In this lab we will look at an example of how to use the SPDE models in the INLA package. As in practicum 1, we will analyse one month of data of precipitation measurements from the Paraná region in Brazil. The aims of this practicum are to get a general understanding of how to:

• create meshes for continuously indexed spatial effects.

• implement SPDE models in R-INLA.

• include fixed and random effects in the model.

• obtain predictions at unobserved locations.

For a much more thorough description of R-INLA and the details underlying the SPDE-models see: www.math.ntnu.no/inla/r-inla.org/papers/jss/lindgren.pdf For more details on the example we study here, see: www.math.ntnu.no/inla/r-inla.org/tutorials/spde/spde-tutorial.pdf

Precipitation data are always positive, and our statistical model therefore needs to take this into account. A popular modeling assumption for precipitation is that it is Gamma distributed. INLA uses the following parameterisation of the Gamma distribution, \(\Gamma(\mu, c\phi)\): \[ \pi (y) = \frac{1}{\Gamma(c\phi)} \left(\frac{c\phi}{\mu}\right)^{c\phi} y^{c\phi - 1} \exp\left(-\frac{c\phi y}{\mu}\right) . \] The distribution has expected value \(E(x) = \mu\) and variance \(V(x) = \mu^2/(c\phi)\), where \(c\) is a fixed (known) scaling parameter and \(1/\phi\) is a dispersion parameter.

§ **PROBLEM**
In the INLA lab text, where were the precipitation measurements taken?

§ **MATERIAL PROVIDED**
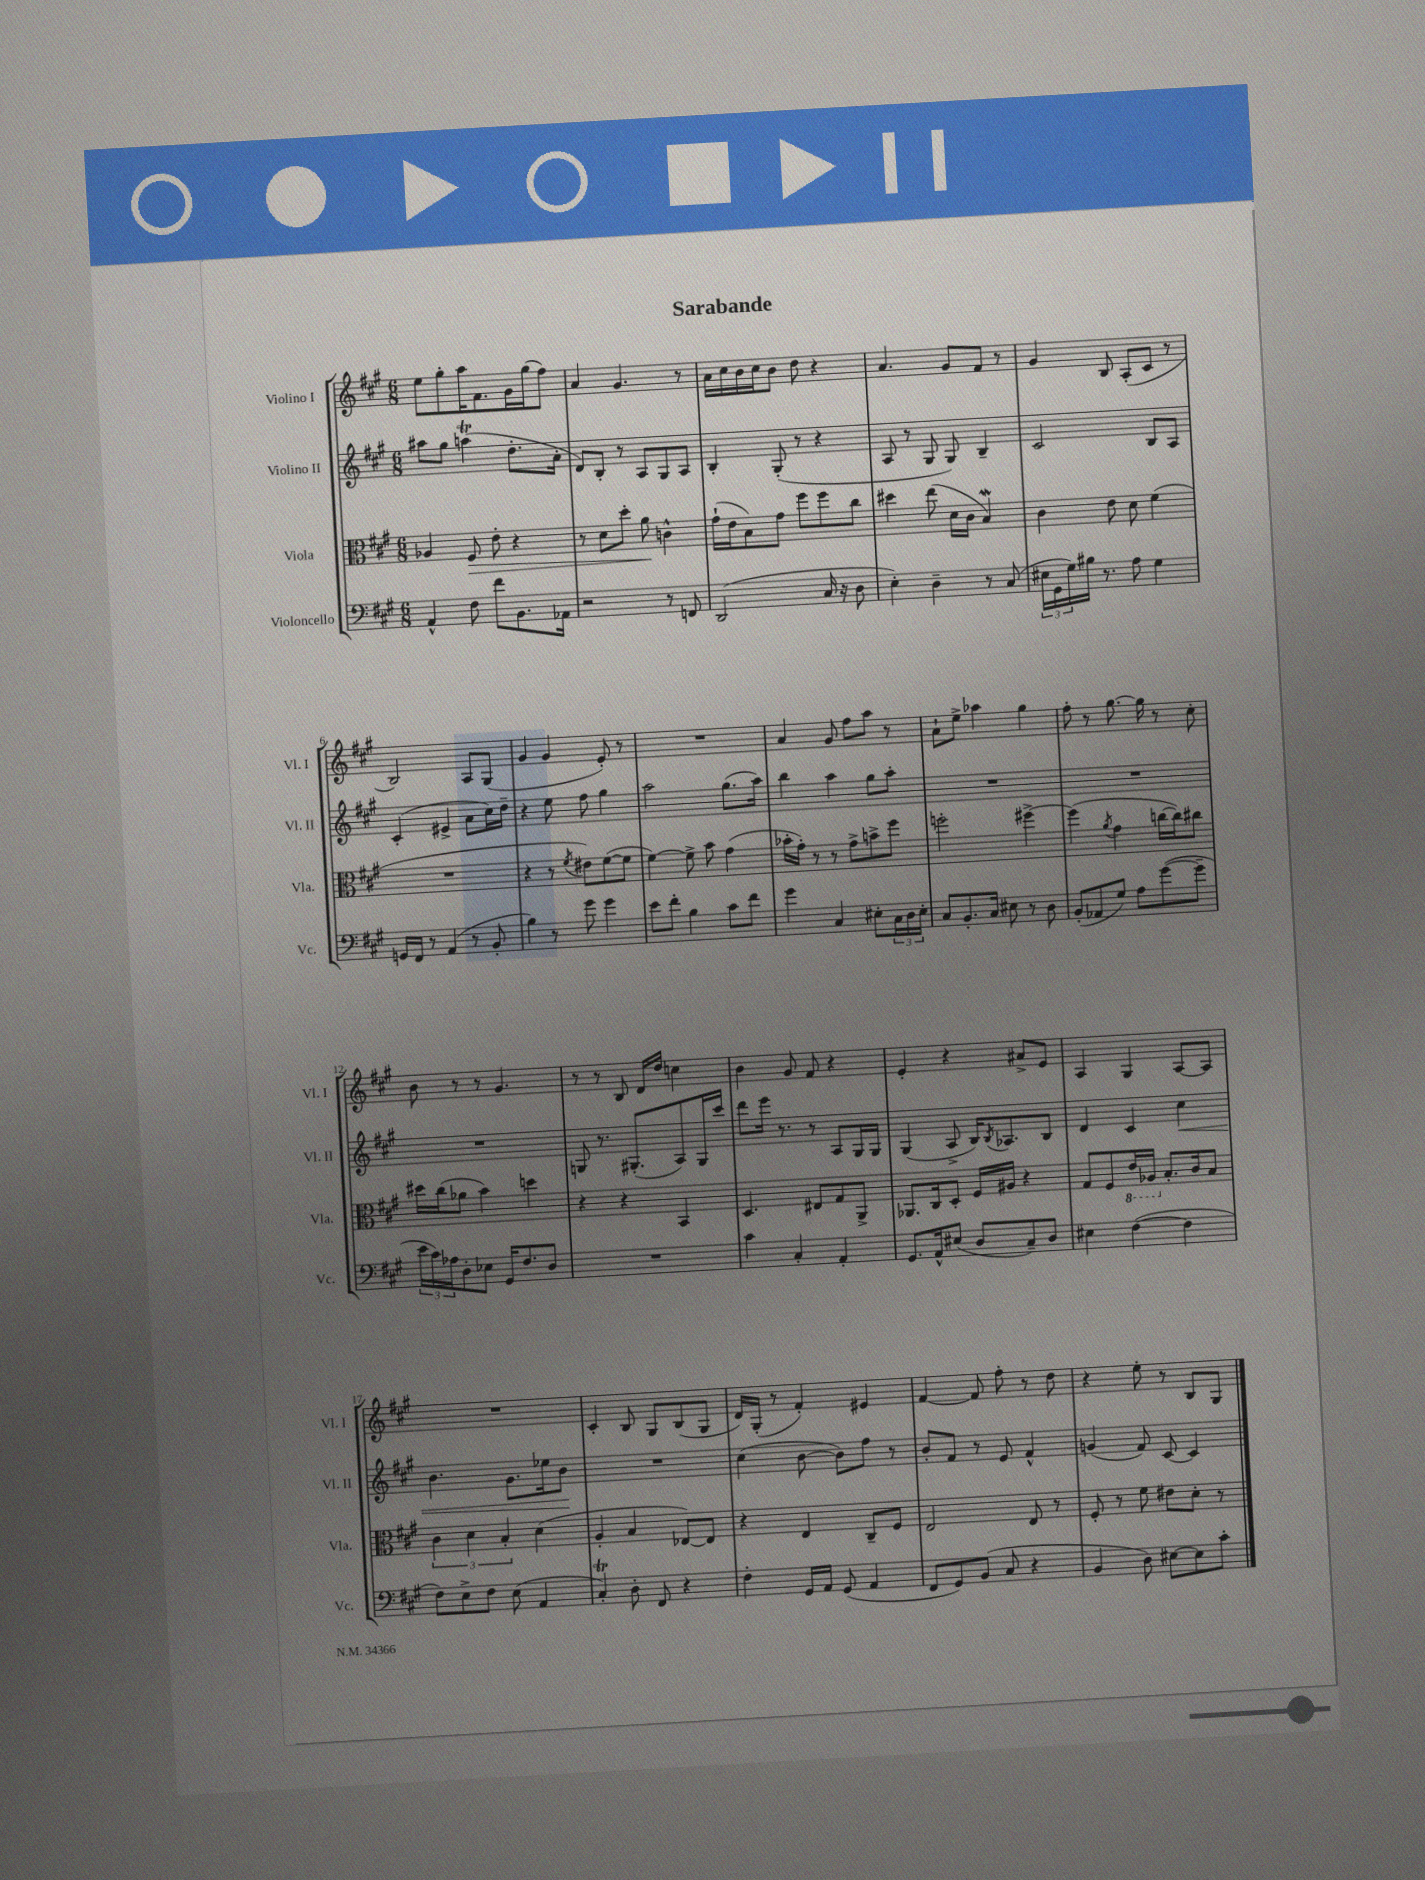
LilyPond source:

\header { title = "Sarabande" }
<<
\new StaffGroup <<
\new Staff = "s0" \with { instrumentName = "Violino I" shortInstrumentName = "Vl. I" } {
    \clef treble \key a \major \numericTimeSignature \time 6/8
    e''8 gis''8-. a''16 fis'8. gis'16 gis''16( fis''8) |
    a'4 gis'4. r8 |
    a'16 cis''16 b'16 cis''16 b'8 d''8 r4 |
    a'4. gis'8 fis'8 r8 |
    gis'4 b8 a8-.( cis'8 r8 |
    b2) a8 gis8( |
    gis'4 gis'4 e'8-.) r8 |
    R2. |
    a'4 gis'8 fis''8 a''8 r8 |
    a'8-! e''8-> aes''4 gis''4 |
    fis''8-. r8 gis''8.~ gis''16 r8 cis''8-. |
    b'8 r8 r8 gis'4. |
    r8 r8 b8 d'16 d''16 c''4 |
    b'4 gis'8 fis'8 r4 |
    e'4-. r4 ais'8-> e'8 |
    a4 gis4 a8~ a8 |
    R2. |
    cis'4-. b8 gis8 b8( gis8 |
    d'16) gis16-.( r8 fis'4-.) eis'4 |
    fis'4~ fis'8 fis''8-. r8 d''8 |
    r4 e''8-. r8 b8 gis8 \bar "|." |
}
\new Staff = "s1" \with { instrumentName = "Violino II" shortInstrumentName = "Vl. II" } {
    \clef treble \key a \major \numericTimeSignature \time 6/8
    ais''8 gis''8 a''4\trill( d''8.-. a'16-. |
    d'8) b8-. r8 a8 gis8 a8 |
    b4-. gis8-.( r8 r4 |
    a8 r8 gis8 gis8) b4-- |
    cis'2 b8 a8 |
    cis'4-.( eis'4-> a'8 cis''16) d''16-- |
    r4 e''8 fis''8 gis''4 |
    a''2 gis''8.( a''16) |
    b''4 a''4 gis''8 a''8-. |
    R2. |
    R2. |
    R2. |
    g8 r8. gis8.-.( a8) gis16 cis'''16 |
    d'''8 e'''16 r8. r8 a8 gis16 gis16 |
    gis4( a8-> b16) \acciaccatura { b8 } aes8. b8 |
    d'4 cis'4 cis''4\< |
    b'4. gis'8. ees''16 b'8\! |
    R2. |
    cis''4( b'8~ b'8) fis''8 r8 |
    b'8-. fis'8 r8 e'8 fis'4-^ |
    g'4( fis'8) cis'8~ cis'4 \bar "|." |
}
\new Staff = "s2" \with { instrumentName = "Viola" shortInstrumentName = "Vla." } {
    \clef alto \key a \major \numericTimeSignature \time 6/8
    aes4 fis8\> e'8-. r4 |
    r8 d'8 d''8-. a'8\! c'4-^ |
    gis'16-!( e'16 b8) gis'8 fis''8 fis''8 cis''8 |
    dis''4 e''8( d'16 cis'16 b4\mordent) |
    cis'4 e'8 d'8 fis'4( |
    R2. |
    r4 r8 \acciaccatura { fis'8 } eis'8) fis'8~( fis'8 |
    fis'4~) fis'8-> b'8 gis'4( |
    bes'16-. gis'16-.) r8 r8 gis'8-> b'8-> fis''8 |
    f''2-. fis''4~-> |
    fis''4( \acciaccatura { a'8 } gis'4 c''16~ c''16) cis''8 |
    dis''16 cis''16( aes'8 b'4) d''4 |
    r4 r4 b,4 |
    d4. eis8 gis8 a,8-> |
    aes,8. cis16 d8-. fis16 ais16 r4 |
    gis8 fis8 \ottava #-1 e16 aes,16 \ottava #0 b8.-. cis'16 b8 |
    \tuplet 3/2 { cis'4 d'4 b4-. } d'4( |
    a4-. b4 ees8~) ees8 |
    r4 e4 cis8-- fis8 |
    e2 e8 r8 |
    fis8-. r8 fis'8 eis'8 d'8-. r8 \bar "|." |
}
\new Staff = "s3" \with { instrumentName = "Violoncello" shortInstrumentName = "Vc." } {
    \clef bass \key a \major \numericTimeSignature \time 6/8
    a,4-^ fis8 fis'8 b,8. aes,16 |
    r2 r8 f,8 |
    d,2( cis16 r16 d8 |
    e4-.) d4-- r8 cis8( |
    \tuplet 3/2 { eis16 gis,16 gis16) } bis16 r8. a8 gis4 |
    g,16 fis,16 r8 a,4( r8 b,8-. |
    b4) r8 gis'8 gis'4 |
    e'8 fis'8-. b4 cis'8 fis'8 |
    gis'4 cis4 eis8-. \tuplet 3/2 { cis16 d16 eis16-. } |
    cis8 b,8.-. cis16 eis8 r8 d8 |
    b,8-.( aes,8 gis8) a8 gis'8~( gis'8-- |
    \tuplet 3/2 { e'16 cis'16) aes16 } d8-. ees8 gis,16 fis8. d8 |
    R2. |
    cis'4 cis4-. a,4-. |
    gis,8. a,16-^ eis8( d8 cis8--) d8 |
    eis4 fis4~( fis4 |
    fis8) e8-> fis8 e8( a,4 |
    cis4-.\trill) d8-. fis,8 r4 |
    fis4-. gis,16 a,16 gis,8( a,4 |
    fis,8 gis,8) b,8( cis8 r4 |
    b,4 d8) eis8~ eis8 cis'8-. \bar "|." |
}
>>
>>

§ **ANSWER TO THE PROBLEM**
In the Paraná region in Brazil.